> [WORK INSTRUCTIONS] Pick out every line in the material below that contains the string "value", and copy those lines unchanged.

> [DATA TO EXAMINE]

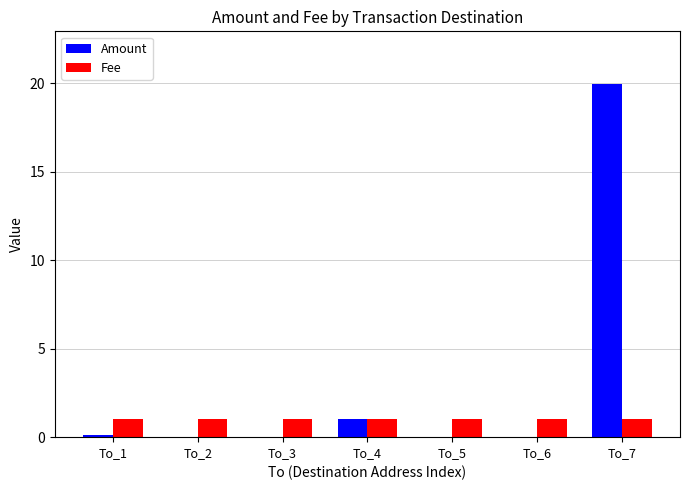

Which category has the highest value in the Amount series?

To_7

--

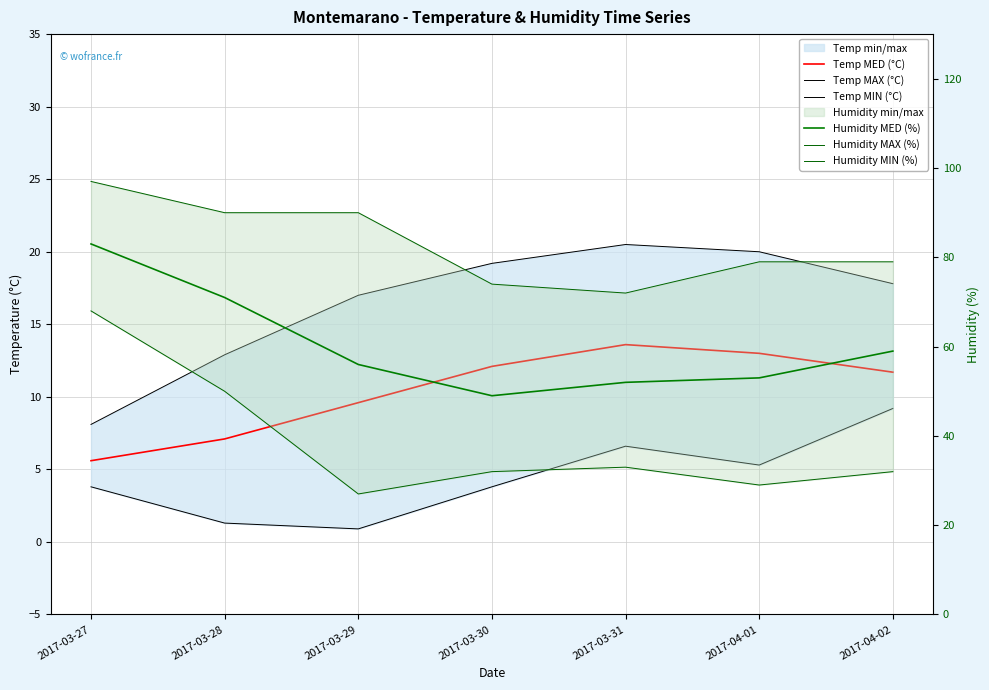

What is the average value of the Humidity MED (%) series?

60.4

...

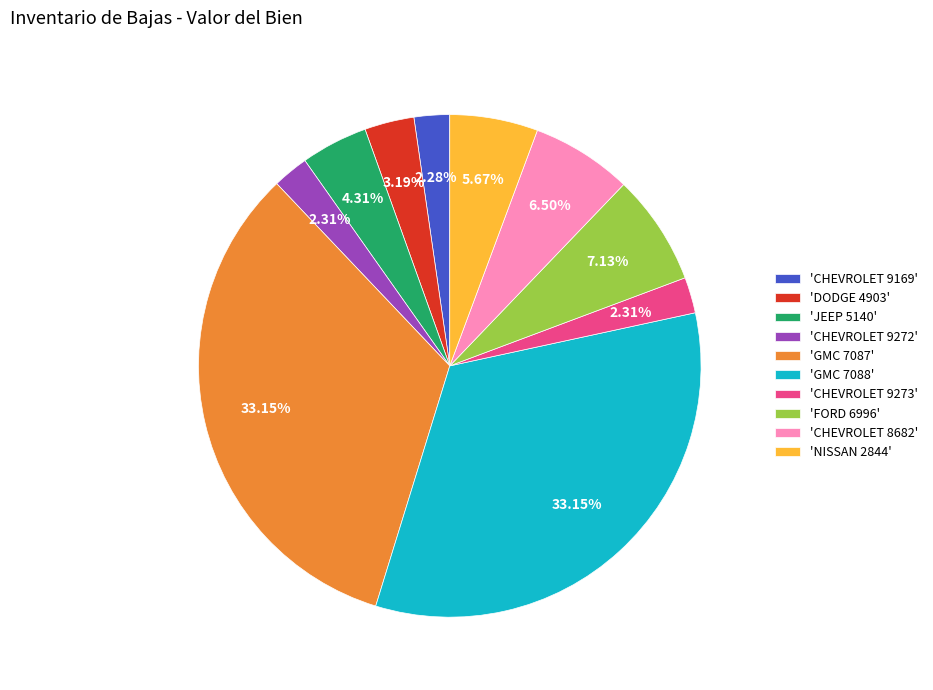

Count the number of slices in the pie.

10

> [FINAL ANSWER]
Which category has the highest value in the Amount series?
What is the average value of the Humidity MED (%) series?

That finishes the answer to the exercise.